Why Do We Love Outlander So?

What you’ll discover:  There’s a common drive that compels the characters of Outlander and inspires its millions of viewers, binding everyone to the cause of this great saga. Employers can harness that drive to serve their own company mission.

If you were to visit this page of my website, and scroll down to the 9th point, you’d see that my favorite time of day is predawn at my desk, writing while the lovers’ theme from Legends of the Fall keeps me inspired. The window is open to the fresh high-desert air, and I get to watch the day dawn on the Sangre de Cristo mountains, the southern end of the Rockies, looming over Santa Fe.

Well. That would be mostly true. The part I don’t say is that on those mornings when I’m not feeling especially pressured to crank out the words, I’m still at my desk, with my coffee. But I’m farting around on Facebook.  Or, more accurately, farrrrrrrrrtin’ roond on Fessbooooook. My issue here is that I’m in the habit of listening Outlander on audible.com while I’m falling asleep. And after a few hours of Scottish accent pounding into my sleeping brain, I wake up thinking in a Scottish accent.

This morning was a Facebook morning. As I was scrolling down my feed, my eyes landed on a “suggested group:” The Gathering of the Outlander Cast Clan. How many followers? Almost 10,500. That’s 10,500 individuals (mostly Americans, I assume) who probably have jobs, and who are passionately invested in the goings on of the Highlander Clan Fraser. So much so that they’ll attend a clan gathering on Facebook. I wondered how many of them are worried about their annual rrrrrrrrrrrreviews.

The answer to the question, “Why do we love Outlander so?” might seem obvious. I mean, the kissing scenes alone – have you seen Jamie and Claire?  Oooh la la. But really, how much kissing do you need to drive 10,500 people to a Facebook gathering of the Outlander Cast Clan?  (I’m thinking there won’t be much kissing going on on Facebook. But you never know.)

Here’s my guess: It’s the clan part. In an era when the universal, insatiable craving seems to center on the Belonging level of Maslow’s Hierarchy, even the bloody broadsword Battle of Culloden makes sense. Inside a single hour, almost 1,500 doomed Scots were soaking their raggedy tartans in their own blood on the Culloden Moor. That’s roughly 10 percent of the Facebook group!

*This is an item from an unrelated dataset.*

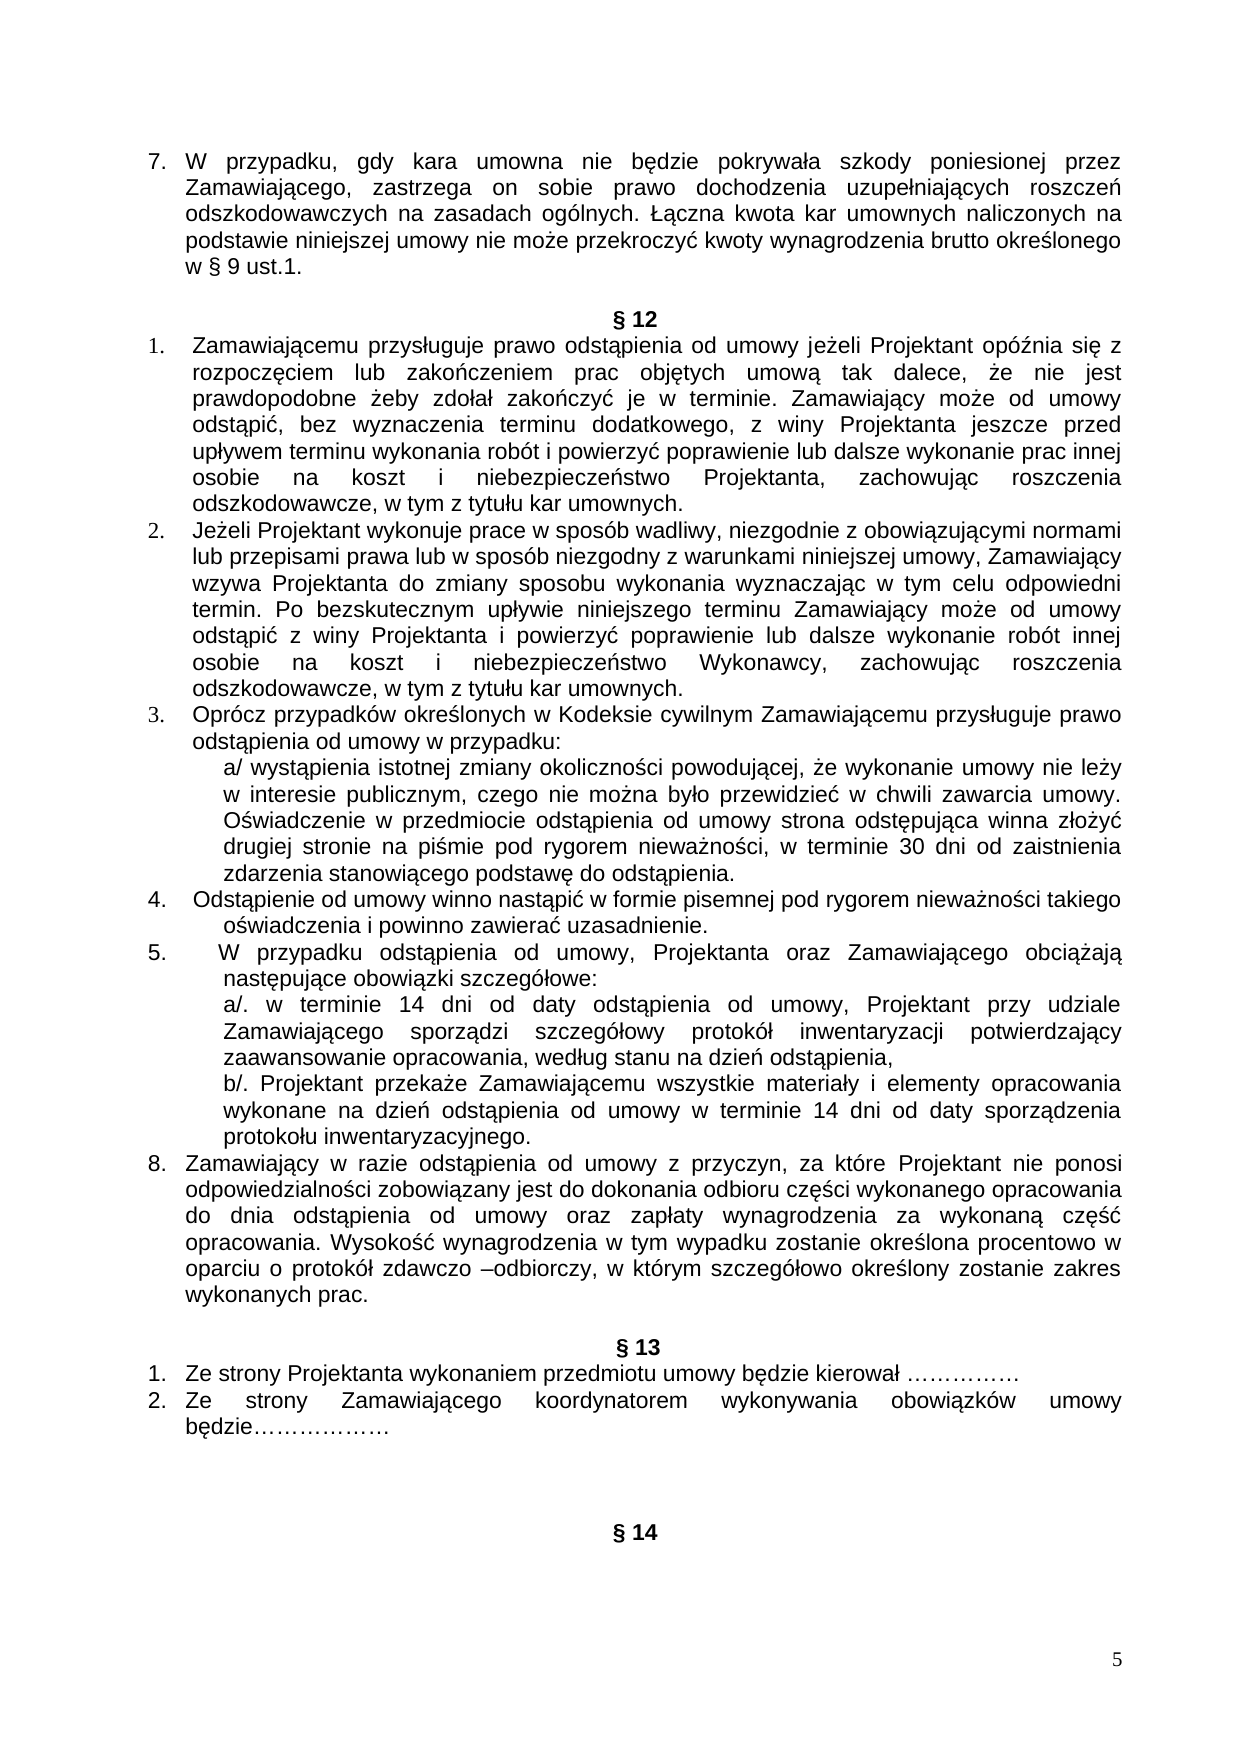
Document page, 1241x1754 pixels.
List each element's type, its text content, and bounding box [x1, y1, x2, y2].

When it came to Highlander identity, the plaid was such a powerful symbol of belonging to the vanquished survivors that the banning of the tartan was an official part of the post-rebellion reprisal. The Dress Act of 1746 actually goes so far as to forbid the Highlanders from wearing the very thing that represented their cultural identity and unity. Lose the tartan, lose the culture, destroy any future threat of further uprising. Gone are the Highlanders, taking both high and low roads to starvation, ravaged villages, then the pages of historical romance, and eventual tourism from modern Americans bearing the same clan names. (Many of the Culloden survivors high-tailed it to the colonies, just in time to get caught up in the American Revolution. Trouble seems to follow them just everywhere.)

(In case you are wondering what the punishment was: The first offense would net you 6 months in the clink. Second offense would send you to one of His Majesty’s many plantations anywhere in the world for a period of 7 years. You had to really love your plaid. Personally, I don’t like what it does for my butt.)

So, am I rrrrrrrrrrramblin’?  Nay, Sassenach. I have a point here.

Employers have a lot to learn from the Highland clans, their to-the-death attachment to the cause, their loyalty to one another, their pride of belonging, and ultimately their swag.

A client of mine who leads a company that depends greatly on the enduring loyalty of Millennials (as a group, not especially known for their enduring loyalty) tells me that in addition to all the other rewards and recognition programs they have, the everyday acknowledgements of achievement and appreciation that get the most excitement are the swag. Not kilts or tams (at least not yet). But golf umbrellas, drink coolers, mugs, t-shirts, polo shirts, bags, etc., all in the company colors, with the company logo.

High achievers get really excited about these artifacts of belonging. They want that cause. They want that leadership that they can respect and follow, even if it presents a risk to their self-interest. And they want the power of the plaid to bind the team in good times and bad.  Only in this case the “plaid” is your company colors.

But is this really about a polo shirt or a piece of plaid that (as far as Americans are concerned) should really be reserved for picnic blankets and matching family Christmas pajamas from LL Bean? No.  It’s about the powerful drive we all have to belong to something greater than ourselves. We yearn for the meaning that community belonging brings us, even when membership is dangerous (we’re seeing that now playing out on American city streets). Americans are driven to join political movements or Facebook groups that extend the Outlander fantasy to collections of people who have absolutely nothing to do with the story or the production of the tv show.

We all want to belong to a group who share our pride and powerful sense of mission. Since you have people working for you who want to belong to something powerful, why not let it be the community of your company and the mission it serves?

Only now, please, let’s just skip the broadswords and blood part. I think OSHA might have a thing or two to say about that.